De nombreux professionnels des médias ont risqué leur vie, ont été victimes d’exactions pour qu’aujourd’hui, les conditions d’exercice du métier soient meilleures en raison de l’Etat de droit qui prévaut depuis plus d’une trentaine d’années. « L’Etat de droit ne peut servir la presse qu’autant que la presse se met rigoureusement au service de l’Etat de droit», avait fait remarquer Sylvain Anignikin. «Il n’y a pas de démocratie sans liberté de la presse comme il n’y a pas de liberté de la presse sans responsabilités des journalistes», nous fait comprendre l’historien burkinabé Joseph Ki-Zerbo. Dans le contexte actuel, ces pensées pour décrire le paysage médiatique ont perdu leur sens. Force est de constater que les professionnels sont parfois intimidés dans l’exercice de leur métier. Pour leur opinion, des journalistes se retrouvent devant la justice et même jetés en prison. Les cas les plus récents concernent Casimir Kpédjo, directeur de publication de l’hebdomadaire Nouvelle Economie et Ignace Sossou du journal en ligne Bénin Web TV, tous deux traînés sous la bannière de la loi sur le numérique. Ce gros piège qui remet une couche sur le domaine du pénal duquel relève des opinions de tous, même de journalistes. S’il y a un bilan à faire à ce niveau sous le gouvernement de la Rupture, la situation est assez critique. La dépénalisation de la presse n’a jamais été une vraie préoccupation pour les gouvernements successifs.Pour l’édition de la journée mondiale de la liberté de la presse de cette année, le ministre beninois de la communication s’est s’exprimé comme c’est de coutume. Dans son adresse, le porte parole a reconnu que
Le journalisme est un métier noble, mais ne mérite pas le visage qu’il a aujourd’hui.

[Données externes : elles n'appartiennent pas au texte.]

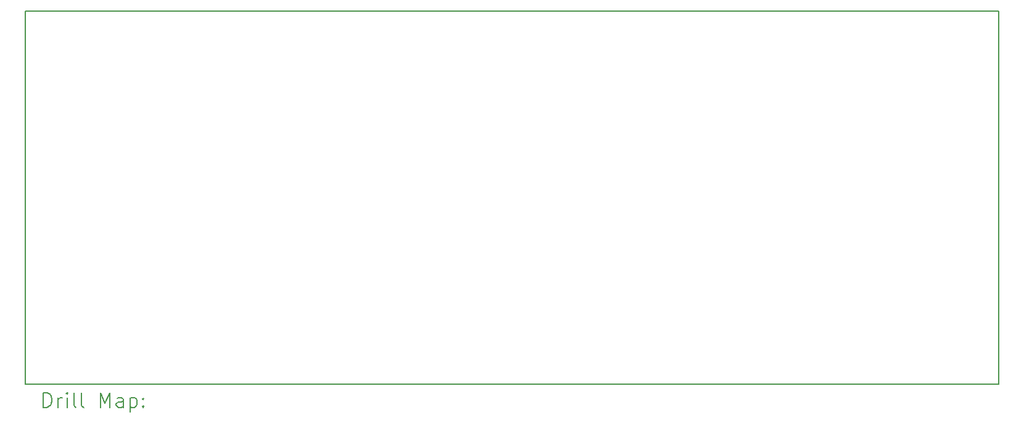
<source format=gbr>
%TF.GenerationSoftware,KiCad,Pcbnew,8.0.6-8.0.6-0~ubuntu24.04.1*%
%TF.CreationDate,2024-11-10T23:48:29-05:00*%
%TF.ProjectId,array,61727261-792e-46b6-9963-61645f706362,rev?*%
%TF.SameCoordinates,Original*%
%TF.FileFunction,Drillmap*%
%TF.FilePolarity,Positive*%
%FSLAX45Y45*%
G04 Gerber Fmt 4.5, Leading zero omitted, Abs format (unit mm)*
G04 Created by KiCad (PCBNEW 8.0.6-8.0.6-0~ubuntu24.04.1) date 2024-11-10 23:48:29*
%MOMM*%
%LPD*%
G01*
G04 APERTURE LIST*
%ADD10C,0.200000*%
G04 APERTURE END LIST*
D10*
X8469000Y-9955000D02*
X21834000Y-9955000D01*
X21834000Y-15077000D01*
X8469000Y-15077000D01*
X8469000Y-9955000D01*
X8719777Y-15398484D02*
X8719777Y-15198484D01*
X8719777Y-15198484D02*
X8767396Y-15198484D01*
X8767396Y-15198484D02*
X8795967Y-15208008D01*
X8795967Y-15208008D02*
X8815015Y-15227055D01*
X8815015Y-15227055D02*
X8824539Y-15246103D01*
X8824539Y-15246103D02*
X8834063Y-15284198D01*
X8834063Y-15284198D02*
X8834063Y-15312769D01*
X8834063Y-15312769D02*
X8824539Y-15350865D01*
X8824539Y-15350865D02*
X8815015Y-15369912D01*
X8815015Y-15369912D02*
X8795967Y-15388960D01*
X8795967Y-15388960D02*
X8767396Y-15398484D01*
X8767396Y-15398484D02*
X8719777Y-15398484D01*
X8919777Y-15398484D02*
X8919777Y-15265150D01*
X8919777Y-15303246D02*
X8929301Y-15284198D01*
X8929301Y-15284198D02*
X8938824Y-15274674D01*
X8938824Y-15274674D02*
X8957872Y-15265150D01*
X8957872Y-15265150D02*
X8976920Y-15265150D01*
X9043586Y-15398484D02*
X9043586Y-15265150D01*
X9043586Y-15198484D02*
X9034063Y-15208008D01*
X9034063Y-15208008D02*
X9043586Y-15217531D01*
X9043586Y-15217531D02*
X9053110Y-15208008D01*
X9053110Y-15208008D02*
X9043586Y-15198484D01*
X9043586Y-15198484D02*
X9043586Y-15217531D01*
X9167396Y-15398484D02*
X9148348Y-15388960D01*
X9148348Y-15388960D02*
X9138824Y-15369912D01*
X9138824Y-15369912D02*
X9138824Y-15198484D01*
X9272158Y-15398484D02*
X9253110Y-15388960D01*
X9253110Y-15388960D02*
X9243586Y-15369912D01*
X9243586Y-15369912D02*
X9243586Y-15198484D01*
X9500729Y-15398484D02*
X9500729Y-15198484D01*
X9500729Y-15198484D02*
X9567396Y-15341341D01*
X9567396Y-15341341D02*
X9634063Y-15198484D01*
X9634063Y-15198484D02*
X9634063Y-15398484D01*
X9815015Y-15398484D02*
X9815015Y-15293722D01*
X9815015Y-15293722D02*
X9805491Y-15274674D01*
X9805491Y-15274674D02*
X9786444Y-15265150D01*
X9786444Y-15265150D02*
X9748348Y-15265150D01*
X9748348Y-15265150D02*
X9729301Y-15274674D01*
X9815015Y-15388960D02*
X9795967Y-15398484D01*
X9795967Y-15398484D02*
X9748348Y-15398484D01*
X9748348Y-15398484D02*
X9729301Y-15388960D01*
X9729301Y-15388960D02*
X9719777Y-15369912D01*
X9719777Y-15369912D02*
X9719777Y-15350865D01*
X9719777Y-15350865D02*
X9729301Y-15331817D01*
X9729301Y-15331817D02*
X9748348Y-15322293D01*
X9748348Y-15322293D02*
X9795967Y-15322293D01*
X9795967Y-15322293D02*
X9815015Y-15312769D01*
X9910253Y-15265150D02*
X9910253Y-15465150D01*
X9910253Y-15274674D02*
X9929301Y-15265150D01*
X9929301Y-15265150D02*
X9967396Y-15265150D01*
X9967396Y-15265150D02*
X9986444Y-15274674D01*
X9986444Y-15274674D02*
X9995967Y-15284198D01*
X9995967Y-15284198D02*
X10005491Y-15303246D01*
X10005491Y-15303246D02*
X10005491Y-15360388D01*
X10005491Y-15360388D02*
X9995967Y-15379436D01*
X9995967Y-15379436D02*
X9986444Y-15388960D01*
X9986444Y-15388960D02*
X9967396Y-15398484D01*
X9967396Y-15398484D02*
X9929301Y-15398484D01*
X9929301Y-15398484D02*
X9910253Y-15388960D01*
X10091205Y-15379436D02*
X10100729Y-15388960D01*
X10100729Y-15388960D02*
X10091205Y-15398484D01*
X10091205Y-15398484D02*
X10081682Y-15388960D01*
X10081682Y-15388960D02*
X10091205Y-15379436D01*
X10091205Y-15379436D02*
X10091205Y-15398484D01*
X10091205Y-15274674D02*
X10100729Y-15284198D01*
X10100729Y-15284198D02*
X10091205Y-15293722D01*
X10091205Y-15293722D02*
X10081682Y-15284198D01*
X10081682Y-15284198D02*
X10091205Y-15274674D01*
X10091205Y-15274674D02*
X10091205Y-15293722D01*
M02*

</source>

Plus loin, le ministre Alain Orounla est
fier que dans son pays, il n’y ait pas de journalistes tués ou assassinés. »
Mais il a oublié qu’il y a pire ou semblable qui ronge la presse de son pays surtout quand il déclare <<la liberté d’expression n’a jamais souffert d’atteintes>>. Les brimades, les persécutions, les interpellations, les brouillages de signal des chaînes de radio, le non renouvellement des autorisations d’émettre, le renvoi silencieux des journalistes au chômage, les tortures morales, etc. sont l’anti chambre des assassinats, des emprisonnements arbitraires, bref des atteintes à la liberté d’expression.
La Presse sous la rupture, quatre ans après se résume au mécontentement, au silence forcé la mort dans l’âme et, du classement reporter sans frontières, le Bénin se moque. Si toutes les parties prenantes n’entendaient pas raison, la fin de la dégringolade ne sera pas pour demain et le Bénin ne restera qu’à sa place.